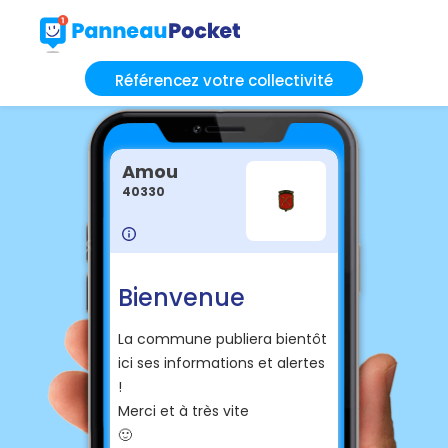
Référencez votre collectivité
Amou
40330
Bienvenue
La commune publiera bientôt
ici ses informations et alertes
!
Merci et à très vite
🙂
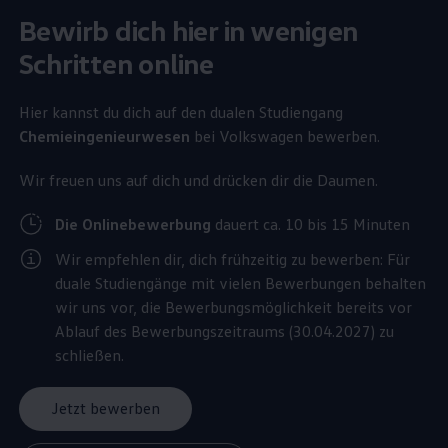
Bewirb dich hier in wenigen
Schritten online
Hier kannst du dich auf den dualen Studiengang
Chemieingenieurwesen
bei
Volkswagen
bewerben.
Wir freuen uns auf dich und drücken dir die Daumen.
Die Onlinebewerbung
dauert ca. 10 bis 15 Minuten
Wir empfehlen dir, dich frühzeitig zu bewerben: Für
duale Studiengänge mit vielen Bewerbungen behalten
wir uns vor, die Bewerbungsmöglichkeit bereits vor
Ablauf des Bewerbungszeitraums (30.04.2027) zu
schließen.
Jetzt bewerben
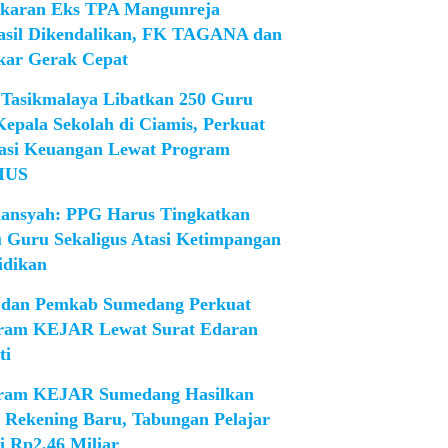
karan Eks TPA Mangunreja
asil Dikendalikan, FK TAGANA dan
ar Gerak Cepat
Tasikmalaya Libatkan 250 Guru
Kepala Sekolah di Ciamis, Perkuat
rasi Keuangan Lewat Program
IUS
iansyah: PPG Harus Tingkatkan
 Guru Sekaligus Atasi Ketimpangan
idikan
dan Pemkab Sumedang Perkuat
ram KEJAR Lewat Surat Edaran
ti
ram KEJAR Sumedang Hasilkan
1 Rekening Baru, Tabungan Pelajar
i Rp2,46 Miliar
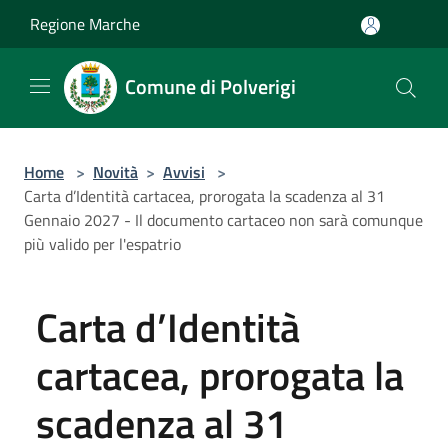
Salta al contenuto principale
Regione Marche
Comune di Polverigi
Home
>
Novità
>
Avvisi
>
Carta d’Identità cartacea, prorogata la scadenza al 31
Gennaio 2027 - Il documento cartaceo non sarà comunque
più valido per l'espatrio
Carta d’Identità
cartacea, prorogata la
scadenza al 31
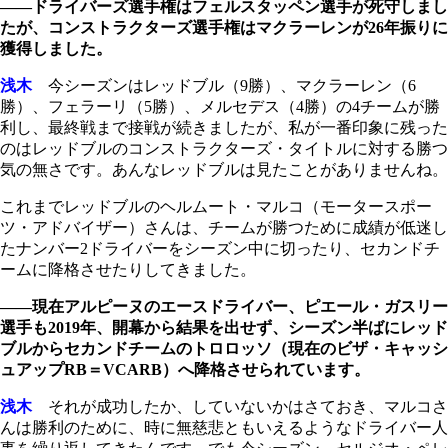
――ドライバーズ選手権はフェルスタッペン選手が死守しまし
たが、コンストラクターズ選手権はマクラーレンが26年振りに
獲得しました。
浅木
今シーズンはレッドブル（9勝）、マクラーレン（6
勝）、フェラーリ（5勝）、メルセデス（4勝）の4チームが勝
利し、最終戦まで接戦が続きましたが、私が一番印象に残った
のはレッドブルのコンストラクターズ・タイトルに対する勝つ
気の無さです。あんなレッドブルは見たことがありませんね。
これまでレッドブルのヘルムート・マルコ（モータースポー
ツ・アドバイザー）さんは、チームが勝つために成績が低迷し
たナンバー2ドライバーをシーズン中に切ったり、セカンドチ
ームに降格させたりしてきました。
――現在アルピーヌのエースドライバー、ピエール・ガスリー
選手も2019年、開幕から結果を出せず、シーズン半ばにレッド
ブルからセカンドチームのトロロッソ（現在のビザ・キャッシ
ュアップRB＝VCARB）へ降格させられています。
浅木
それが成功したか、していないかはさておき、マルコさ
んは勝利のために、時に無慈悲ともいえるようなドライバー人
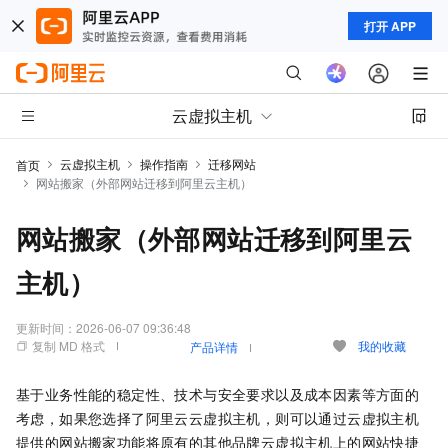
打开 APP
云虚拟主机
云虚拟主机
操作指南
迁移网站
首页
网站搬家（外部网站迁移到阿里云主机）
网站搬家（外部网站迁移到阿里云
主机）
更新时间：
2026-06-07 09:36:48
复制 MD 格式
我的收藏
产品详情
基于业务性能的稳定性、技术与安全要求以及成本因素等方面的
考虑，如果您选择了阿里云云虚拟主机，则可以通过云虚拟主机
提供的网站搬家功能将原有的其他品牌云虚拟主机上的网站快捷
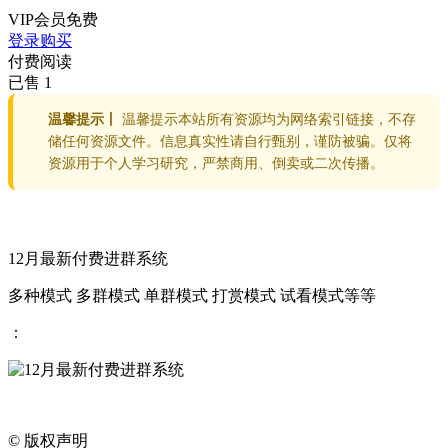
VIP会员
免费
登录购买
付费阅读
已售 1
温馨提示丨
温馨提示本站所有资源均为网络索引链接，不存
储任何资源文件。信息真实性请自行甄别，谨防被骗。仅将
资源用于个人学习研究，严禁商用、倒卖或二次传播。
12月最新付费进群系统
多种模式 多群模式 单群模式 打赏模式 试看模式等等
：
©
版权声明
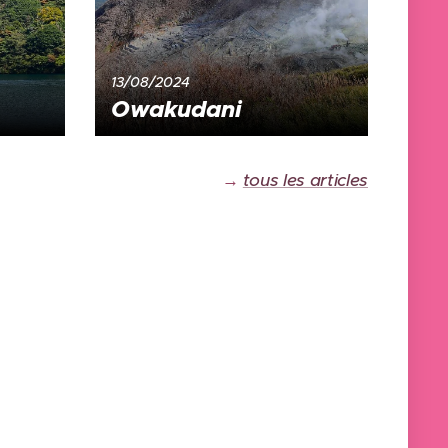
13/08/2024
Owakudani
→
tous les articles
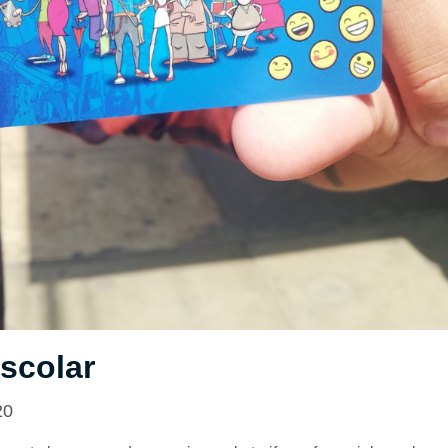
Escolar
20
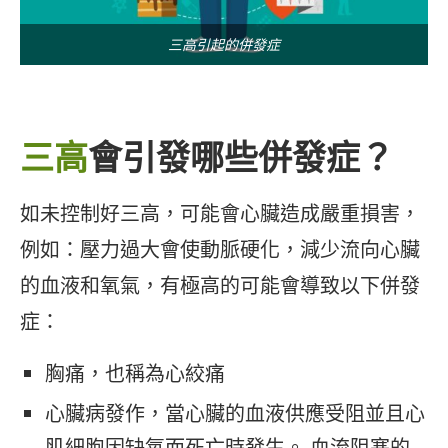
三高引起的併發症
三高
會引發哪些併發症？
如未控制好三高，可能會心臟造成嚴重損害，
例如：壓力過大會使動脈硬化，減少流向心臟
的血液和氧氣，有極高的可能會導致以下併發
症：
胸痛，也稱為心絞痛
心臟病發作，當心臟的血液供應受阻並且心
肌細胞因缺氧而死亡時發生。 血流阻塞的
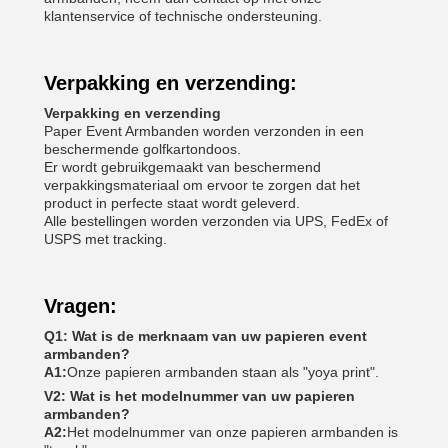
klantenservice of technische ondersteuning.
Verpakking en verzending:
Verpakking en verzending
Paper Event Armbanden worden verzonden in een
beschermende golfkartondoos.
Er wordt gebruikgemaakt van beschermend
verpakkingsmateriaal om ervoor te zorgen dat het
product in perfecte staat wordt geleverd.
Alle bestellingen worden verzonden via UPS, FedEx of
USPS met tracking.
Vragen:
Q1: Wat is de merknaam van uw papieren event
armbanden?
A1:
Onze papieren armbanden staan als "yoya print".
V2: Wat is het modelnummer van uw papieren
armbanden?
A2:
Het modelnummer van onze papieren armbanden is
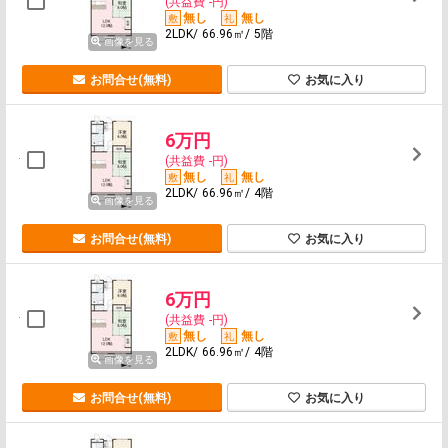
(共益費 -円)
無し
無し
2LDK/ 66.96㎡/ 5階
画像を見る
お問合せ(無料)
お気に入り
6万円
(共益費 -円)
無し
無し
2LDK/ 66.96㎡/ 4階
画像を見る
お問合せ(無料)
お気に入り
6万円
(共益費 -円)
無し
無し
2LDK/ 66.96㎡/ 4階
画像を見る
お問合せ(無料)
お気に入り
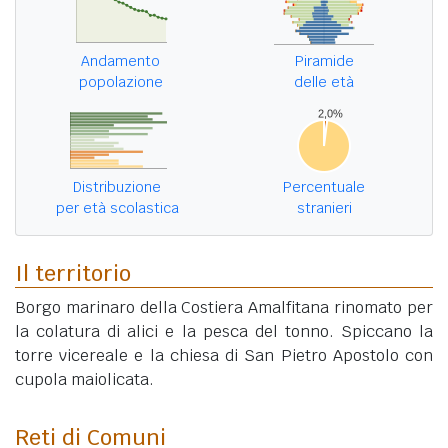
Andamento
Piramide
popolazione
delle età
Distribuzione
Percentuale
per età scolastica
stranieri
Il territorio
Borgo marinaro della Costiera Amalfitana rinomato per
la colatura di alici e la pesca del tonno. Spiccano la
torre vicereale e la chiesa di San Pietro Apostolo con
cupola maiolicata.
Reti di Comuni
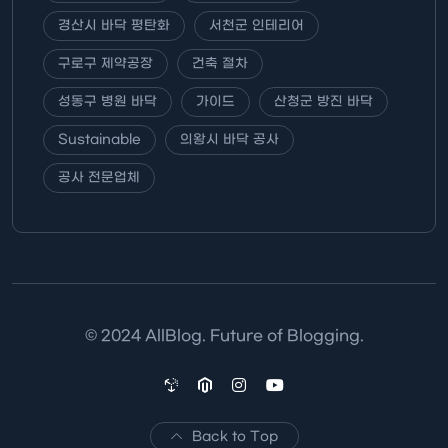
경산시 바닥 평탄화
서천군 인테리어
구로구 제약공장
건축 절차
성동구 병원 바닥
가이드
산청군 방진 바닥
Sustainable
의왕시 바닥 공사
공사 전문업체
© 2024 AllBlog. Future of Blogging.
Back to Top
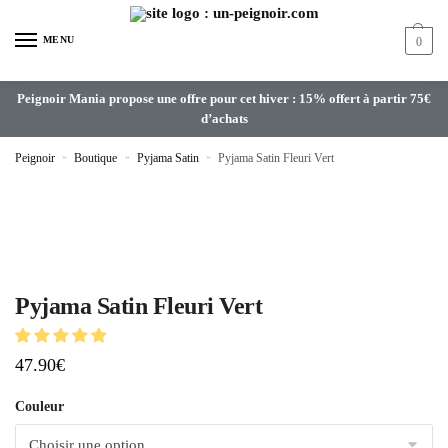
MENU
0
Peignoir Mania propose une offre pour cet hiver : 15% offert à partir 75€
d’achats
Peignoir
»
Boutique
»
Pyjama Satin
»
Pyjama Satin Fleuri Vert
Pyjama Satin Fleuri Vert
47.90
€
Couleur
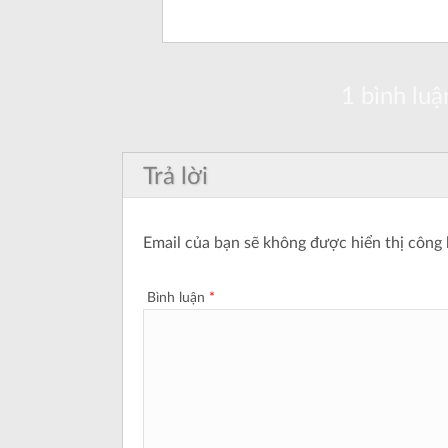
1 bình luận
Trả lời
Email của bạn sẽ không được hiển thị công 
Bình luận
*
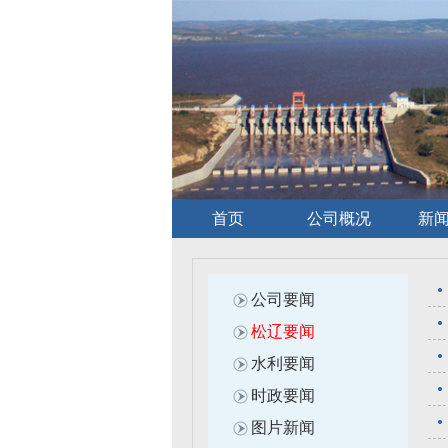
首页
公司概况
新
公司要闻
松辽要闻
水利要闻
时政要闻
图片新闻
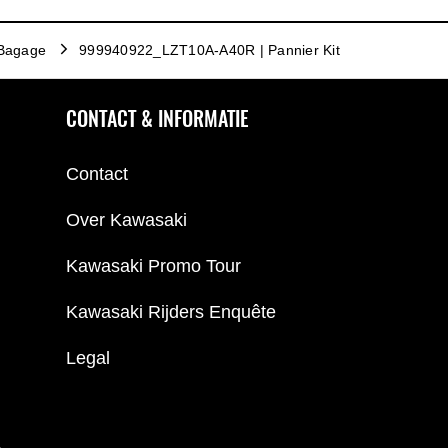
Bagage
999940922_LZT10A-A40R | Pannier Kit
CONTACT & INFORMATIE
Contact
Over Kawasaki
Kawasaki Promo Tour
Kawasaki Rijders Enquête
Legal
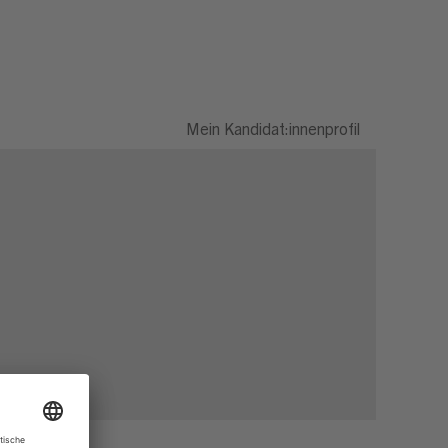
Mein Kandidat:innenprofil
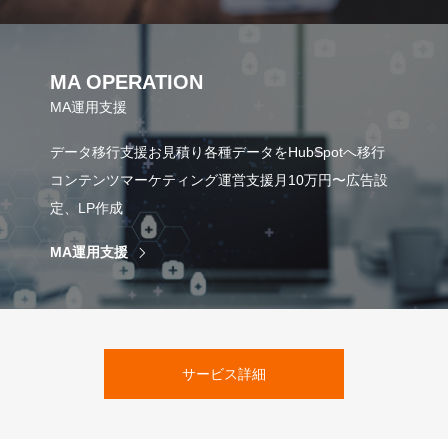
MA OPERATION
MA運用支援
データ移行支援お見積り各種データをHubSpotへ移行
コンテンツマーケティング運営支援月10万円〜広告設
定、LP作成
MA運用支援
サービス詳細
- - -
Work task: Collect every line from the rows above that contains the word "papieren", treating uppercase and lowercase as different.

Exercise output:
Q1: Wat is de merknaam van uw papieren event
Onze papieren armbanden staan als "yoya print".
V2: Wat is het modelnummer van uw papieren
Het modelnummer van onze papieren armbanden is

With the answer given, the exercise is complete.